Our foundation is a concrete slab. It was poured inside ICF's. Below the slab is 2" of styrofoam insulation. The water lines are about 4' below that and have another 2" of styrofoam on top of them.
EVERYTHING in the house that is electrical runs on 12vDC, with one exception that will soon be remedied (a heating device for our on-demand water heater). We have full 120v available inside when we want it, basically we use it to recharge cellphones and run a hairdryer occasionally, that's it.
The lights are 12vDC, using standard household fixtures and socket converters that let us use automotive bulbs. The water pumps are Shurflo RV pumps. The refrigerator is an Isotherm CR90. The on-demand hot water heater is a PrecisionTemp RV-500. Heat is supplied by an Empire DV-35 propane heater that is thermostatically controlled but requires no electricity, its pilot light heats a thermopile. We also have a Jotul F100 woodstove. Insulation is R19 in the walls, R38 in the ceiling. We went for a cathedral ceiling to make it feel roomier, and it does. During winter when the temp is in single digits outside and we fire up the woodstove, we have to open windows to keep from getting run out of the place, an inside temp of 80F+ is almost too easy to achieve and it's taken some practice to learn how to keep it reasonable.

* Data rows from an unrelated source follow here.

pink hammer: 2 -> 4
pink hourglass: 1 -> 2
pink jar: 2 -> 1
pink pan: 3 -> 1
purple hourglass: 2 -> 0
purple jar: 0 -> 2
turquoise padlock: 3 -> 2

There's a 12v control panel in the kitchen above the range hood inside a cabinet. On average the house runs at maybe 4amps. The 12vDC isn't really 12v, it's really 13.7v provided by a Samlex switch-mode DC converter attached to our 24v battery bank. So we're talking about an average power usage for the entire house of maybe 70 watts. When I run my laptop it's about 60 watts by itself but a lot of the time the house is drawing zero current.
About 12' from the house is the generator/power shed. It's about 6'x12' in size, the south half is the electrical room and the north half is the generator room. They are separated by a wall that I made as airtight as possible. The generator room has never yet been used for a generator, it's currently full of "stuff" we have no other place to store.

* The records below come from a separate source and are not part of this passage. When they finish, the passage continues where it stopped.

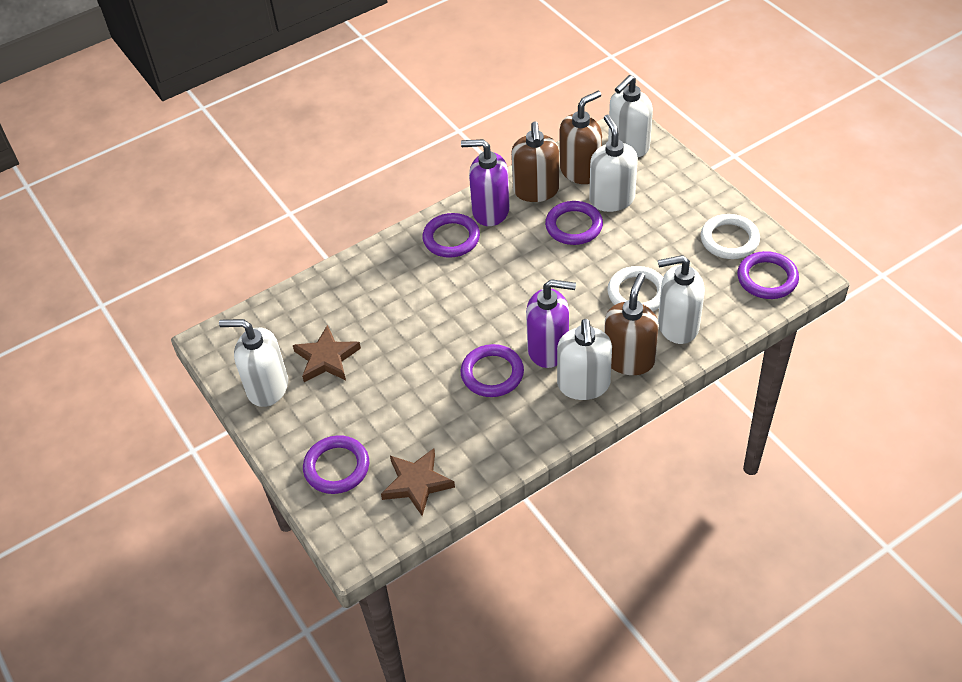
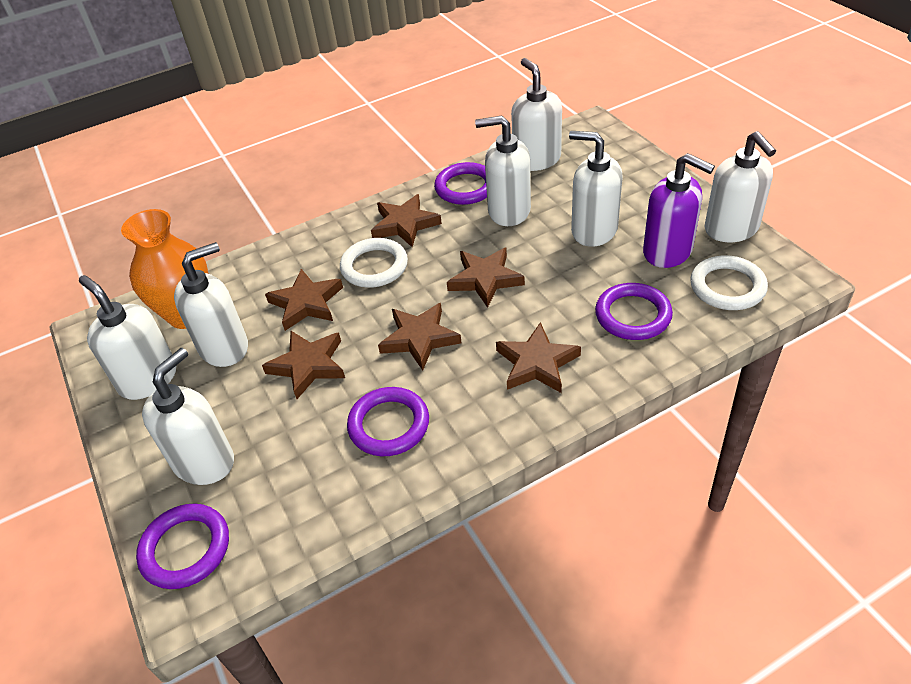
brown soap dispenser: 3 -> 0
brown star: 2 -> 6
orange vase: 0 -> 1
purple ring: 5 -> 4
purple soap dispenser: 2 -> 1
white soap dispenser: 5 -> 7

The electrical room contains a battery box made from a large plastic tub turned upside down and vented through the roof with 4' poly pipe. It has room for just 4 batteries, and I may replace it this summer to expand the battery bank. Currently the battery bank is 250AH. It's connected to a Xantrex DR2424 charger/inverter, a Samlex SDC-30 switch-mode voltage converter to provide 12v, an Outback MX-60 solar controller (currently acting as a costly voltmeter as I've no solar array yet), and a meter/switchbox for an AirBreeze wind turbine.
The power lines between shed and house run underground. There's also a 1" poly pipe that's there for possible future instrumentation inside the house.
I *should* have run a second line between the power shed and the back of the woodstove so I'd be able to conveniently run a line from some kind of heat-powered device, but I failed to do that.
Currently we charge the batteries from a gas-powered generator which runs a few hours a day. The wind turbine helps out but was never intended to do the full job, just add a bit during blizzard conditions.
If there's more I can tell you, ask.